Collected data entries:
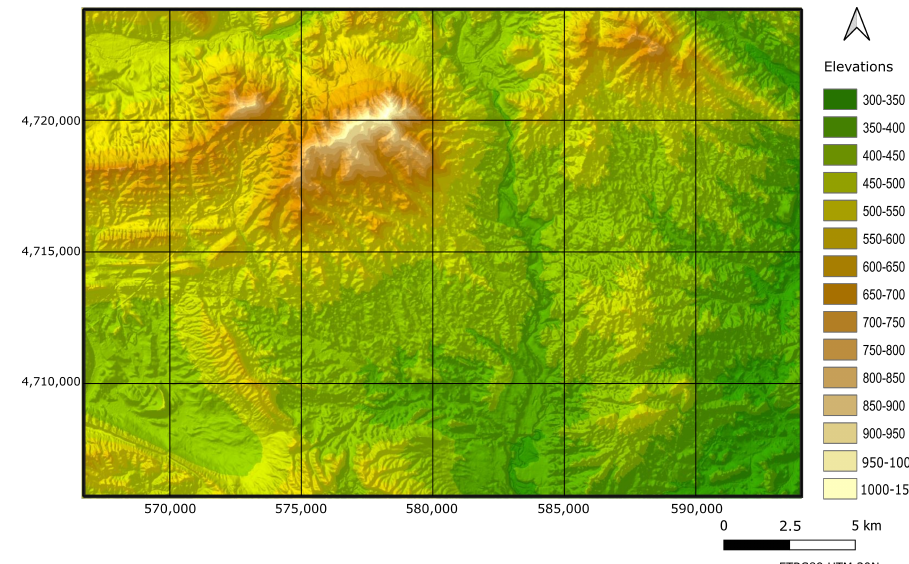
Figure 2. Map of the zone of Allo in Navarra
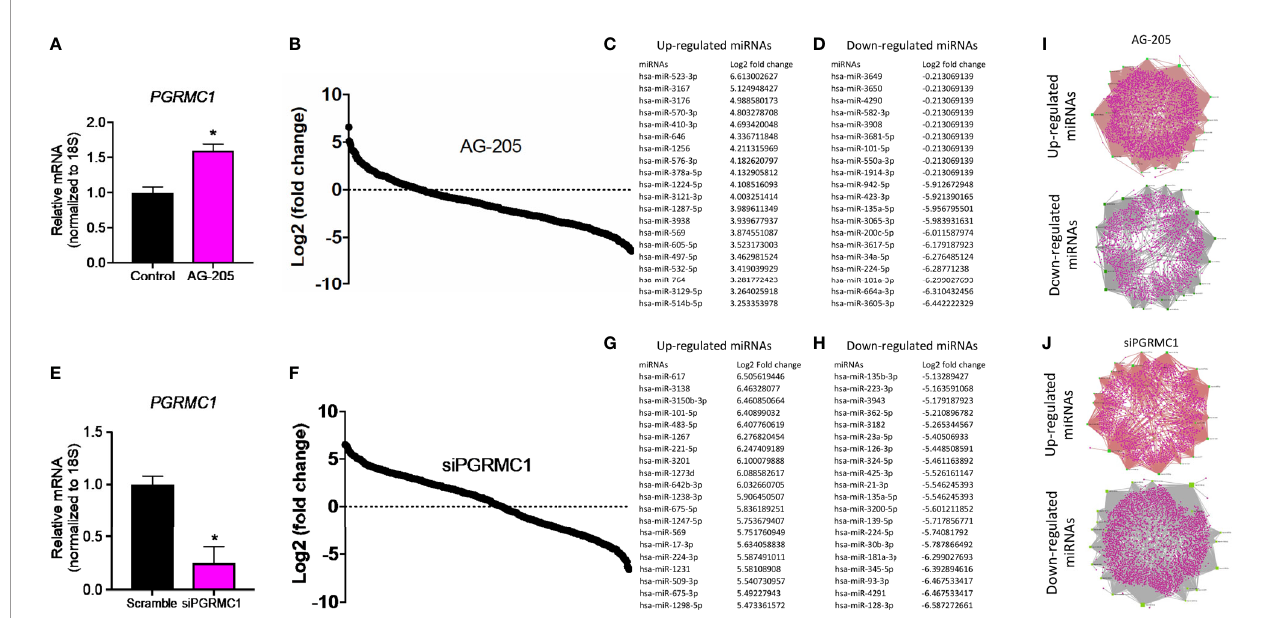
FIGURE 1 | Human miRNome pro fi ling identi fi ed differentially regulated miRNAs following PGRMC1 signal disruption and silencing. (A) Relative mRNA expression of PGRMC1 in MDA-MB-468 breast cancer cells following 50 µM AG-205 after 24 h. (B) Whole human miRNome pro fi ling identi fi ed differentially expressed miRNAs following signaling disruption by AG-205 treatment. (C) The top 20 most upregulated miRNAs were identi fi ed all which had a log2 (fold change) greater than 3. (D) The 20 most downregulated miRNAs, all which had a log2 (fold change) less than 1. (E) Relative mRNA expression of PGRMC1 in MDA-MB-468 cells following PGRMC1 silencing after 48 h. (F) miRNome pro fi ling identi fi ed differentially expressed miRNAs following PGRMC1 silencing. (G) The 20 most upregulated miRNAs with a log2 (fold change) greater than 5. (H) The 20 most downregulated miRNAs were identi fi ed all which had a log2 (fold change) less than -5. (I) Interaction network hubs of the top 20 up and downregulated miRNAs and their mRNA target genes following AG-205 treatment. (J) Interaction network hubs of the top 20 up and downregulated miRNAs and their mRNA target genes following PGRMC1 silencing. Four individual networks are demonstrated with miRNAs illustrated in green, miRNA-mRNA interacting nodes in brown and target genes represented in pink. *P <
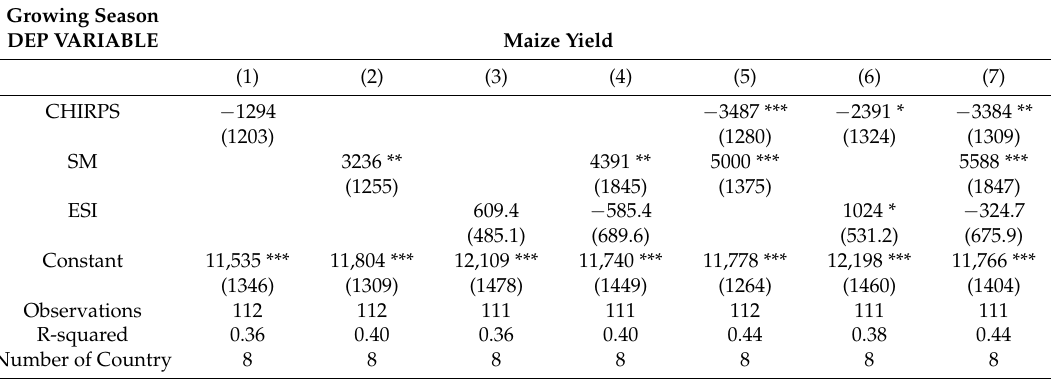
Table 3. Results of the simple linear regression with fixed effects focusing on maize-growing months for standardized anomalies of rainfall (Column 1), soil moisture (Column 2), ESI (Column 3), soil moisture and ESI (Column 4), rainfall and soil moisture (Column 5), rainfall and ESI (Column 6), and all variables combined (Column 7); annual maize yield is the dependent variable; rows represent the regression coefficient for the three independent variables (rainfall, soil moisture, ESI), the regression constant, the number of observations, the R-squared, and the number of countries (8); asterisks mark statistically significant results.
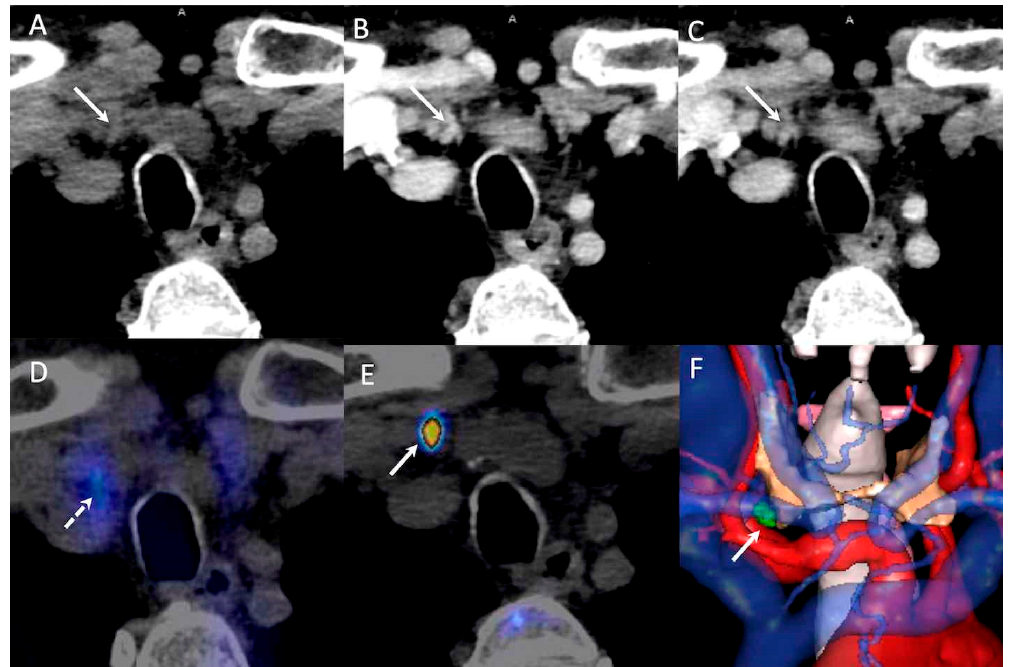
Figure 2. 79-year-old man with primary hyperparathyroidism (pHPT) and inconclusive neck ultrasonography (US) and parathyroid scintigraphy. Positron emission tomography/four-dimensional computed tomography (PET/4D-CT) identified one right retro-clavicular nodule with typical contrast-media enhancement profile and high 18 F-FCH uptake (arrow). Pathology confirmed a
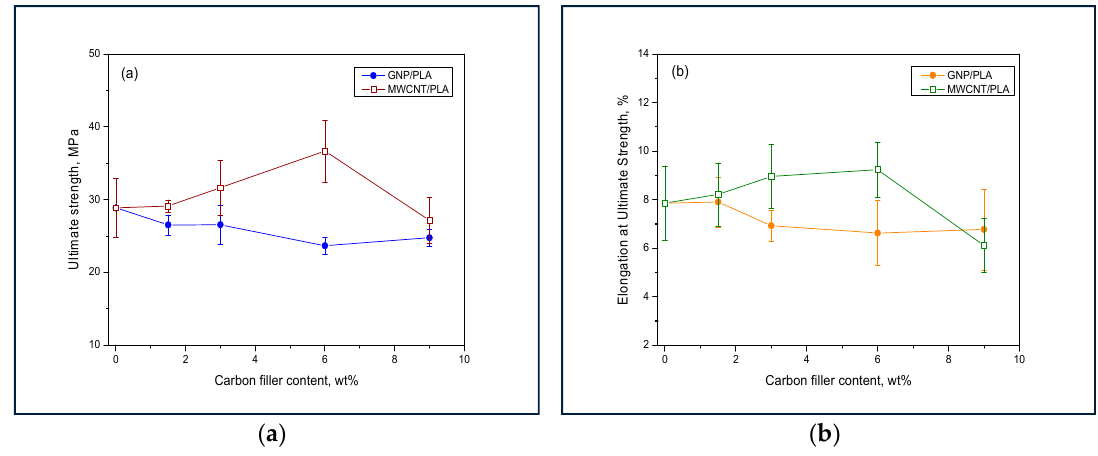
Figure 8. Tensile strength ( a ) and elongation at ultimate strength ( b ) vs. carbon filler content for MWCNT/PLA and GNP/PLA nanocomposites.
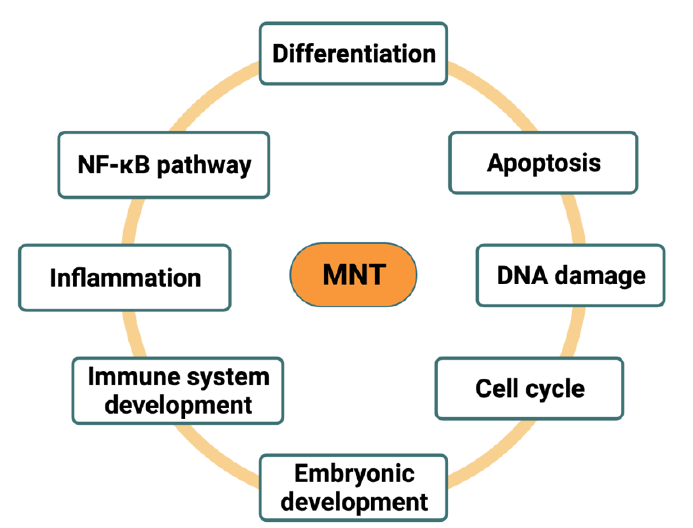
Figure 6. Cellular functions of MNT. MNT is involved in several cellular functions, including differentiation, apoptosis, DNA damage, cell cycle, embryonic development, immune system development, inflammation, and NF- κ B pathway regulation. Depending on the model, MNT will either antagonize or cooperate with MYC.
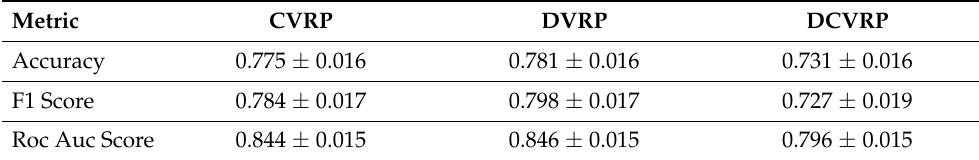
Table 6. Classification summary for Logistic Regression to predict difficulty for local search.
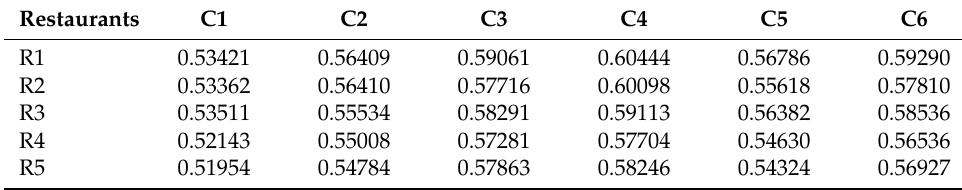
Table 14. The equivalent crisp dataset for the evaluation of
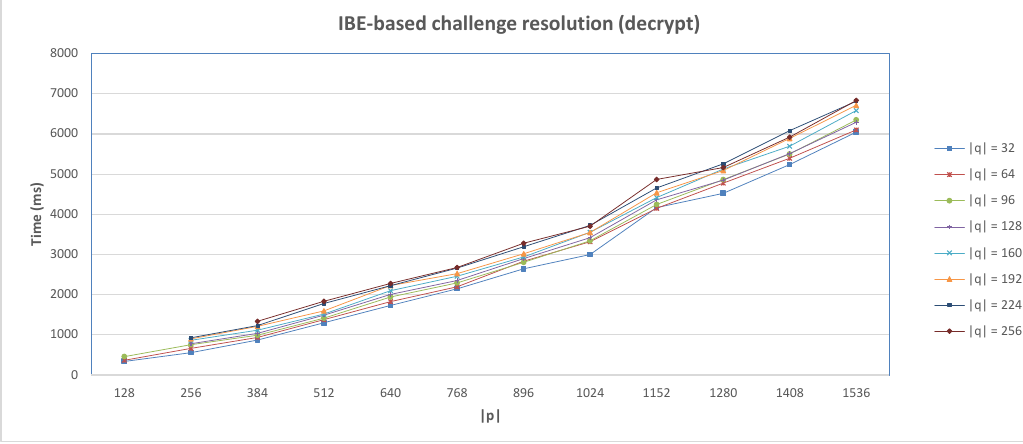
Figure 7. IBE-based Anonymous DCapBAC. Challenge resolution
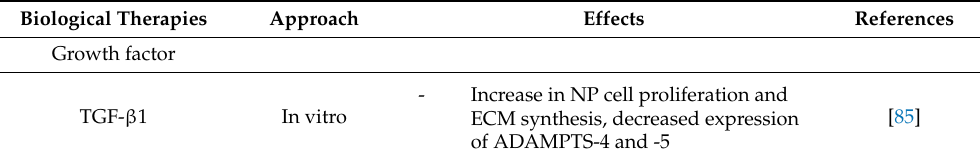
Table 1. Biological therapies in different studies with their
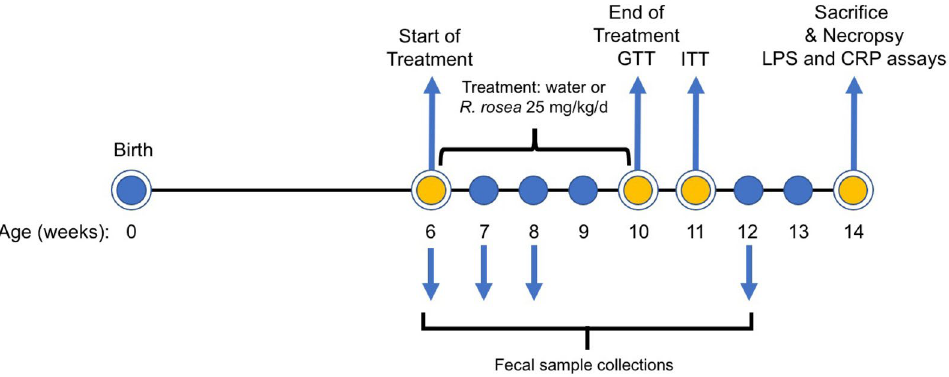
Figure 1. Timeline and experimental design. Cohorts of db/db mice were treated beginning at 6 weeks of age with R. rosea extract (25 mg/kg daily by oral gavage) or with water for a total of 4 weeks. A glucose tolerance test (GTT) was administered at the end of treatment (week 10), and an insulin tolerance test (ITT) administered 1 week later (week 11). Fecal samples were collected for microbiome analysis before treatment at week 6, and subsequently at weeks 7, 8 and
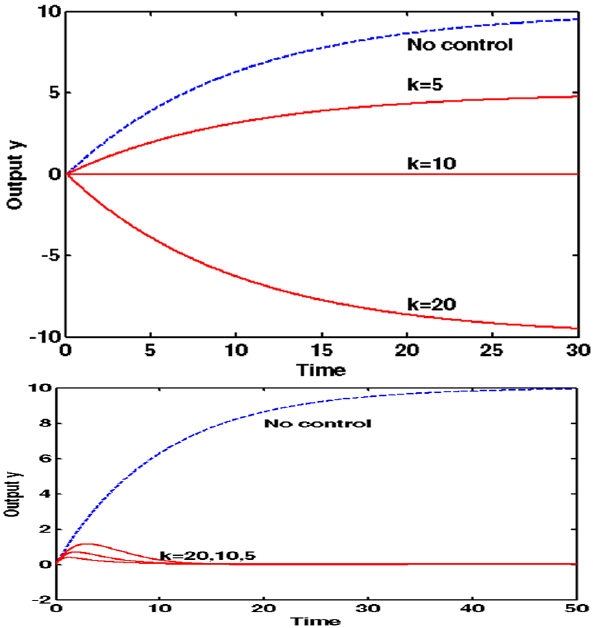
Figure 3: The magic of feedback! Comparison of feedforward and feedback control with respect (cid:44) to gain error. Nominal gain is k = 10 . Top: Feedforward control. Bottom: Feedback con- trol.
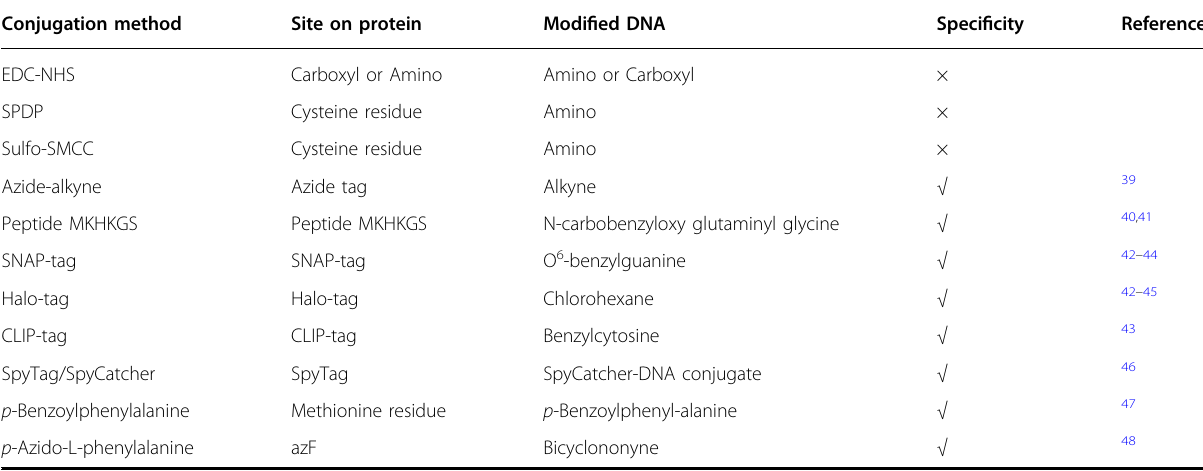
Table 1 Representative examples of covalent DNA – protein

◆ **TRY IT**: Pictures aside, retype all of the entries word for word.

◆ **EXERCISE SOLUTION**:
Figure 2. Map of the zone of Allo in Navarra
FIGURE 1 | Human miRNome pro fi ling identi fi ed differentially regulated miRNAs following PGRMC1 signal disruption and silencing. (A) Relative mRNA expression of PGRMC1 in MDA-MB-468 breast cancer cells following 50 µM AG-205 after 24 h. (B) Whole human miRNome pro fi ling identi fi ed differentially expressed miRNAs following signaling disruption by AG-205 treatment. (C) The top 20 most upregulated miRNAs were identi fi ed all which had a log2 (fold change) greater than 3. (D) The 20 most downregulated miRNAs, all which had a log2 (fold change) less than 1. (E) Relative mRNA expression of PGRMC1 in MDA-MB-468 cells following PGRMC1 silencing after 48 h. (F) miRNome pro fi ling identi fi ed differentially expressed miRNAs following PGRMC1 silencing. (G) The 20 most upregulated miRNAs with a log2 (fold change) greater than 5. (H) The 20 most downregulated miRNAs were identi fi ed all which had a log2 (fold change) less than -5. (I) Interaction network hubs of the top 20 up and downregulated miRNAs and their mRNA target genes following AG-205 treatment. (J) Interaction network hubs of the top 20 up and downregulated miRNAs and their mRNA target genes following PGRMC1 silencing. Four individual networks are demonstrated with miRNAs illustrated in green, miRNA-mRNA interacting nodes in brown and target genes represented in pink. *P <
Table 3. Results of the simple linear regression with fixed effects focusing on maize-growing months for standardized anomalies of rainfall (Column 1), soil moisture (Column 2), ESI (Column 3), soil moisture and ESI (Column 4), rainfall and soil moisture (Column 5), rainfall and ESI (Column 6), and all variables combined (Column 7); annual maize yield is the dependent variable; rows represent the regression coefficient for the three independent variables (rainfall, soil moisture, ESI), the regression constant, the number of observations, the R-squared, and the number of countries (8); asterisks mark statistically significant results.
Figure 2. 79-year-old man with primary hyperparathyroidism (pHPT) and inconclusive neck ultrasonography (US) and parathyroid scintigraphy. Positron emission tomography/four-dimensional computed tomography (PET/4D-CT) identified one right retro-clavicular nodule with typical contrast-media enhancement profile and high 18 F-FCH uptake (arrow). Pathology confirmed a
Figure 8. Tensile strength ( a ) and elongation at ultimate strength ( b ) vs. carbon filler content for MWCNT/PLA and GNP/PLA nanocomposites.
Figure 6. Cellular functions of MNT. MNT is involved in several cellular functions, including differentiation, apoptosis, DNA damage, cell cycle, embryonic development, immune system development, inflammation, and NF- κ B pathway regulation. Depending on the model, MNT will either antagonize or cooperate with MYC.
Table 6. Classification summary for Logistic Regression to predict difficulty for local search.
Table 14. The equivalent crisp dataset for the evaluation of
Figure 7. IBE-based Anonymous DCapBAC. Challenge resolution
Table 1. Biological therapies in different studies with their
Figure 1. Timeline and experimental design. Cohorts of db/db mice were treated beginning at 6 weeks of age with R. rosea extract (25 mg/kg daily by oral gavage) or with water for a total of 4 weeks. A glucose tolerance test (GTT) was administered at the end of treatment (week 10), and an insulin tolerance test (ITT) administered 1 week later (week 11). Fecal samples were collected for microbiome analysis before treatment at week 6, and subsequently at weeks 7, 8 and
Figure 3: The magic of feedback! Comparison of feedforward and feedback control with respect (cid:44) to gain error. Nominal gain is k = 10 . Top: Feedforward control. Bottom: Feedback con- trol.
Table 1 Representative examples of covalent DNA – protein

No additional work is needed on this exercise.